**Provided passage:**
_ _ _

November 17, 2012

Populations histories with a diffusion process formulation

On the left you can see the best topology on a diffusion time scale. It might be interesting that CEU (YRI) appear closer to Africans (Eurasians) than JPT (BIA; Biaka Pygmies).

Mol Biol Evol (2012) doi: 10.1093/molbev/mss257

Inferring population histories using genome-wide allele frequency data

Mathieu Gautier and Renaud Vitalis

The recent development of high throughput genotyping technologies has revolutionized the collection of data in a wide range of both model and non-model species. These data generally contain huge amounts of information about the past demographic history of populations.

 In this study we introduce a new method to estimate divergence times on a diffusion time-scale from large SNP datasets, conditionally on a population history which is represented as a tree. We further assume that all the observed polymorphisms originate from the most ancestral (root) population, i.e. we neglect mutations that occur after the split of the most ancestral population. This method relies on a hierarchical-Bayesian model, based on Kimura's time-dependent diffusion approximation of genetic drift. We implemented a Metropolis–Hastings within Gibbs sampler to estimate the posterior distribution of the parameters of interest in this model, which we refer to as the Kimura model. Evaluating the Kimura model on simulated population histories, we found that it provides accurate estimates of divergence time. Assessing model fit using the deviance information criterion (DIC) proved efficient for retrieving the correct tree topology among a set of competing histories. We show that this procedure is robust to low-to-moderate gene flow, as well as to ascertainment bias, providing that the most distantly related populations are represented in the discovery panel. As an illustrative example, we finally analyzed published human data consisting in genotypes for 452,198 SNPs from individuals belonging to four populations worldwide.

Our results suggest that the Kimura model may be helpful to characterize the demographic history of dierentiated populations, using genome-wide allele frequency data.
Link

2 comments:

eurologist said...

Looks promising. I have thought about this before. Although I am far from being an expert, it appears intuitive that ignoring selection and mutation might be OK for tree models, since it may only produce a general noise level not that different for the various branches. Perhaps this requires the human population at the root to be larger than what some feel comfortable with - but other recent findings actually support that notion. Of course, in the end I am more worried how these simplifications, including neglecting admixture, effect time scales (unfortunately, here as almost always coupled to the unknown population size).

_ _ _

**Problems to solve:**
[A] Repeat, word for word, the stretch of the population-history post from "Our results suggest" through "allele frequency data.".
[B] According to the population-history post, how many SNPs were in the published human data analyzed as an illustrative example?

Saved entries
_ _ _

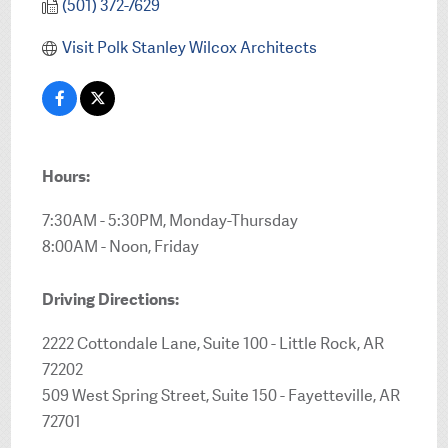
(501) 372-7629
Visit Polk Stanley Wilcox Architects
Hours:
7:30AM - 5:30PM, Monday-Thursday
8:00AM - Noon, Friday
Driving Directions:
2222 Cottondale Lane, Suite 100 - Little Rock, AR
72202
509 West Spring Street, Suite 150 - Fayetteville, AR
72701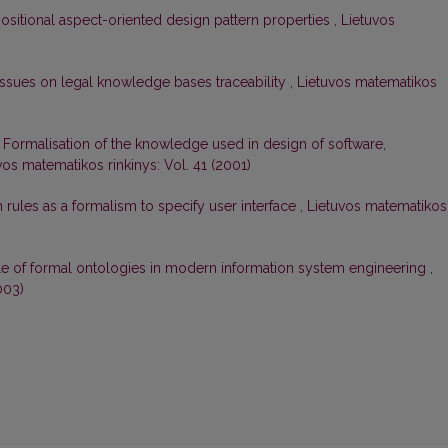
sitional aspect-oriented design pattern properties
,
Lietuvos
Issues on legal knowledge bases traceability
,
Lietuvos matematikos
,
Formalisation of the knowledge used in design of software,
vos matematikos rinkinys: Vol. 41 (2001)
ules as a formalism to specify user interface
,
Lietuvos matematikos
e of formal ontologies in modern information system engineering
,
003)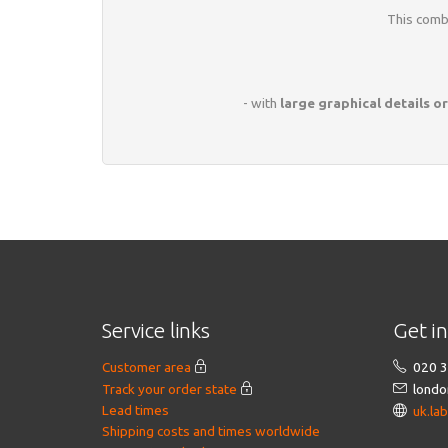
This combi
- with
large graphical details or
Service links
Get i
Customer area
020 3
Track your order state
londo
Lead times
uk.la
Shipping costs and times worldwide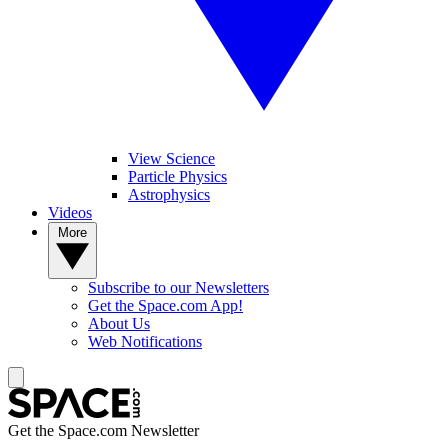
View Science
Particle Physics
Astrophysics
Videos
More
Subscribe to our Newsletters
Get the Space.com App!
About Us
Web Notifications
Get the Space.com Newsletter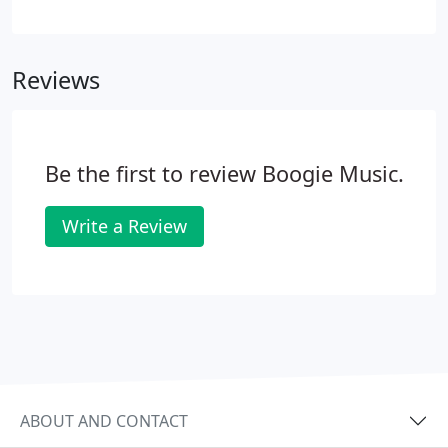
Ukulele will be the first one noticed when out. The
select mahogany body and neck are presented in
their natural color with a pleasing, satin finish.
Reviews
Be the first to review Boogie Music.
Write a Review
ABOUT AND CONTACT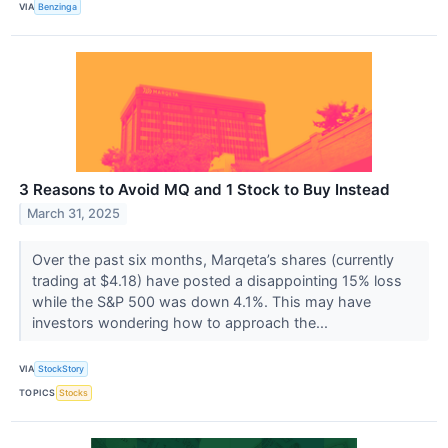
VIA
Benzinga
3 Reasons to Avoid MQ and 1 Stock to Buy Instead
March 31, 2025
Over the past six months, Marqeta’s shares (currently
trading at $4.18) have posted a disappointing 15% loss
while the S&P 500 was down 4.1%. This may have
investors wondering how to approach the...
VIA
StockStory
TOPICS
Stocks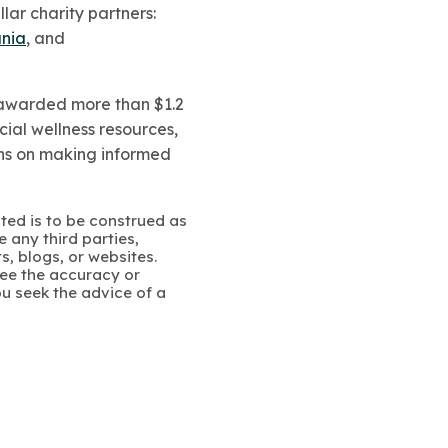
lar charity partners:
ania
, and
as awarded more than
$1.2
cial wellness resources,
ans on making informed
ated is to be construed as
 any third parties,
s, blogs, or websites.
ee the accuracy or
u seek the advice of a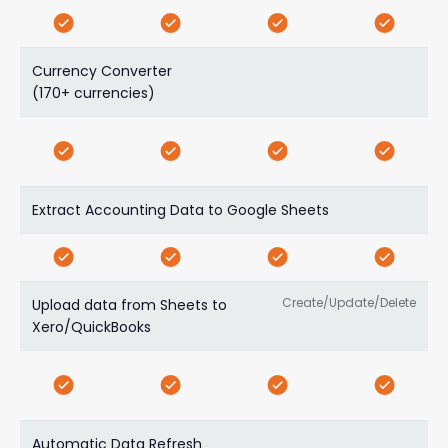
Currency Converter
(170+ currencies)
Extract Accounting Data to Google Sheets
Create/Update/Delete
Upload data from Sheets to
Xero/QuickBooks
Automatic Data Refresh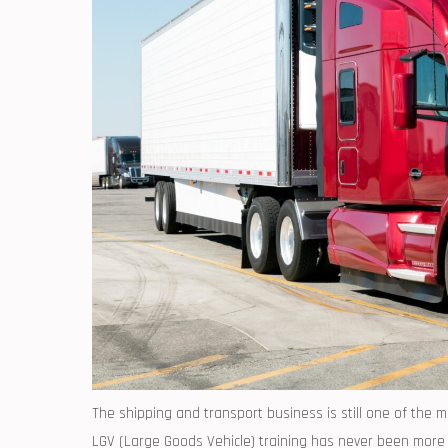
The shipping and transport business is still one of the 
LGV (Large Goods Vehicle) training has never been more i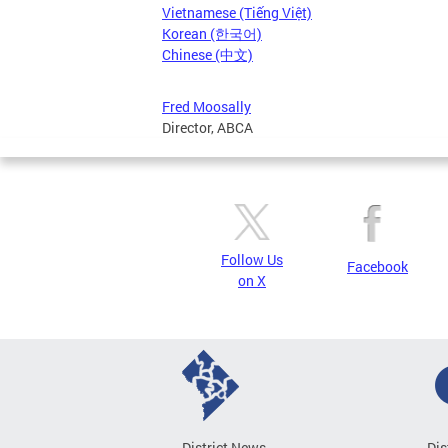
Vietnamese (Tiếng Việt)
Korean (한국어)
Chinese (中文)
Fred Moosally
Director, ABCA
Follow Us
Facebook
on X
District News
Dis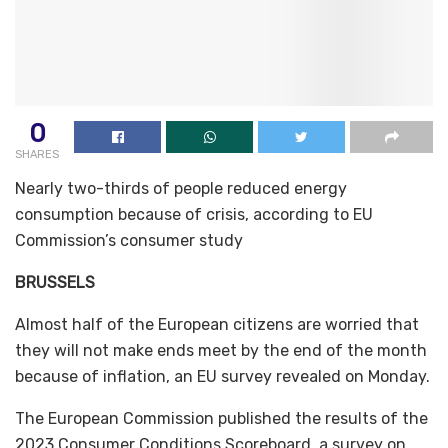
0
SHARES
Nearly two-thirds of people reduced energy
consumption because of crisis, according to EU
Commission’s consumer study
BRUSSELS
Almost half of the European citizens are worried that
they will not make ends meet by the end of the month
because of inflation, an EU survey revealed on Monday.
The European Commission published the results of the
2023 Consumer Conditions Scoreboard, a survey on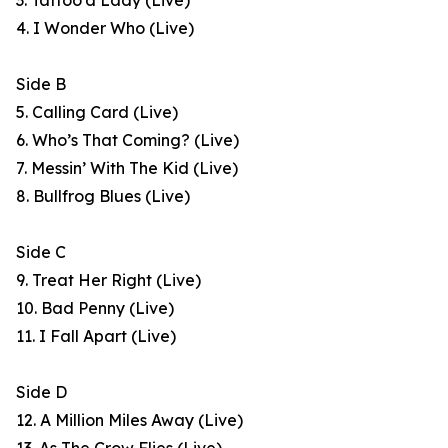
3. Tattoo’d Lady (Live)
4. I Wonder Who (Live)
Side B
5. Calling Card (Live)
6. Who’s That Coming? (Live)
7. Messin’ With The Kid (Live)
8. Bullfrog Blues (Live)
Side C
9. Treat Her Right (Live)
10. Bad Penny (Live)
11. I Fall Apart (Live)
Side D
12. A Million Miles Away (Live)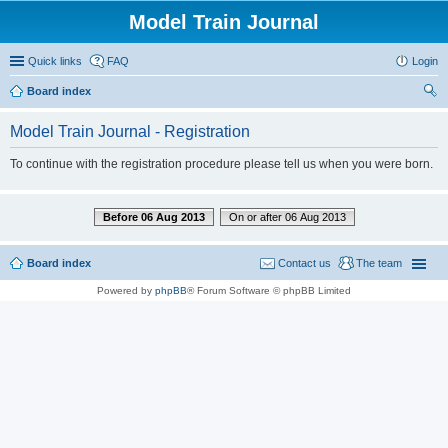
Model Train Journal
Quick links
FAQ
Login
Board index
ear
Model Train Journal - Registration
ch
To continue with the registration procedure please tell us when you were born.
Before 06 Aug 2013
On or after 06 Aug 2013
Board index
Contact us
The team
Powered by
phpBB
® Forum Software © phpBB Limited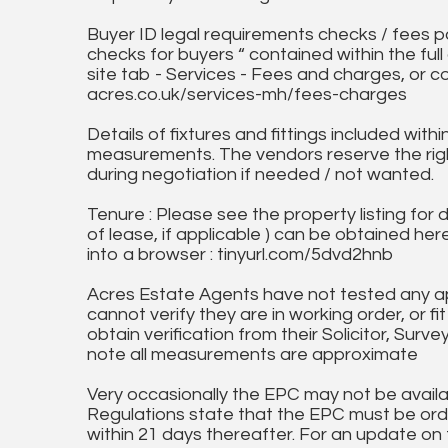
Buyer ID legal requirements checks / fees p
checks for buyers “ contained within the fu
site tab - Services - Fees and charges, or c
acres.co.uk/services-mh/fees-charges
Details of fixtures and fittings included with
measurements. The vendors reserve the rig
during negotiation if needed / not wanted.
Tenure : Please see the property listing for de
of lease, if applicable ) can be obtained her
into a browser : tinyurl.com/5dvd2hnb
Acres Estate Agents have not tested any ap
cannot verify they are in working order, or fi
obtain verification from their Solicitor, Surve
note all measurements are approximate
Very occasionally the EPC may not be availa
Regulations state that the EPC must be ord
within 21 days thereafter. For an update on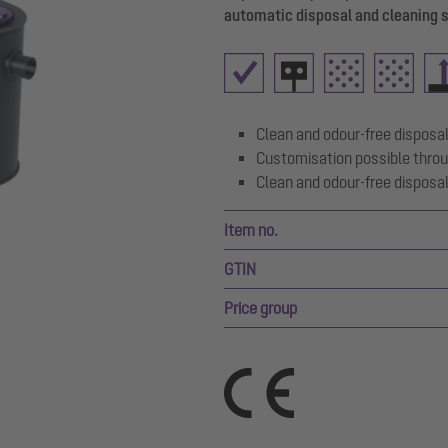
automatic disposal and cleaning 
Clean and odour-free disposal
Customisation possible throu
Clean and odour-free disposal
Item no.
GTIN
Price group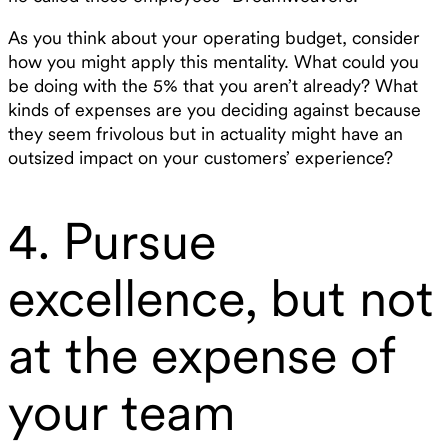
As you think about your operating budget, consider
how you might apply this mentality. What could you
be doing with the 5% that you aren’t already? What
kinds of expenses are you deciding against because
they seem frivolous but in actuality might have an
outsized impact on your customers’ experience?
4. Pursue
excellence, but not
at the expense of
your team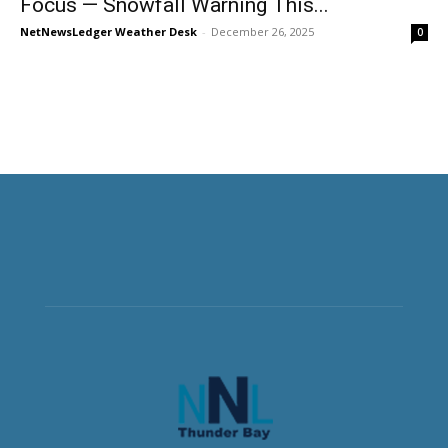
Focus — Snowfall Warning This...
NetNewsLedger Weather Desk
-
December 26, 2025
0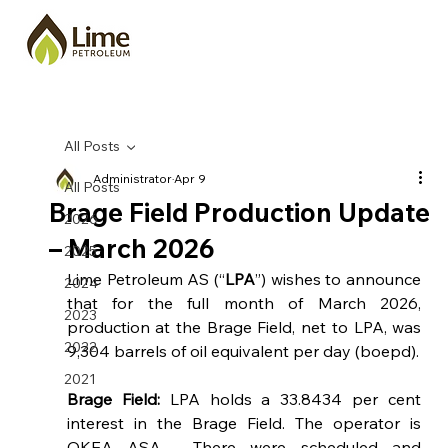
All Posts
Administrator
Apr 9
All Posts
Brage Field Production Update
2026
– March 2026
2025
Lime Petroleum AS (“
LPA
”) wishes to announce 
2024
that 
for the full month of March 2026, 
2023
production at the Brage Field, net to LPA, was 
2022
9,304
barrels of oil equivalent per day (boepd).
2021
Brage Field: 
LPA holds a 33.8434 per cent 
interest in the Brage Field. The operator is 
OKEA ASA.  There were scheduled and 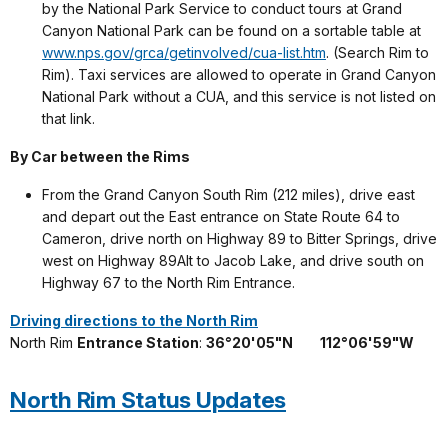
by the National Park Service to conduct tours at Grand
Canyon National Park can be found on a sortable table at
www.nps.gov/grca/getinvolved/cua-list.htm
. (Search Rim to
Rim). Taxi services are allowed to operate in Grand Canyon
National Park without a CUA, and this service is not listed on
that link.
By Car between the Rims
From the Grand Canyon South Rim (212 miles), drive east
and depart out the East entrance on State Route 64 to
Cameron, drive north on Highway 89 to Bitter Springs, drive
west on Highway 89Alt to Jacob Lake, and drive south on
Highway 67 to the North Rim Entrance.
Driving directions to the North Rim
North Rim
Entrance Station
:
36°20'05"N
---
112°06'59"W
North Rim Status Updates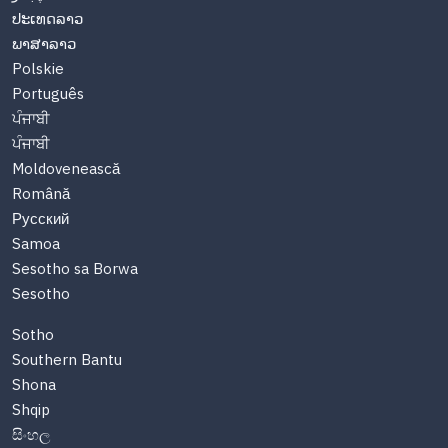
ປະເທດລາວ
ພາສາລາວ
Polskie
Português
ਪੰਜਾਬੀ
ਪੰਜਾਬੀ
Moldovenească
Română
Русский
Samoa
Sesotho sa Borwa
Sesotho
Sotho
Southern Bantu
Shona
Shqip
සිංහල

_ _ _

**Solution list:**
[A]
Our results suggest that the Kimura model may be helpful to characterize the demographic history of dierentiated populations, using genome-wide allele frequency data.

[B] 452,198 SNPs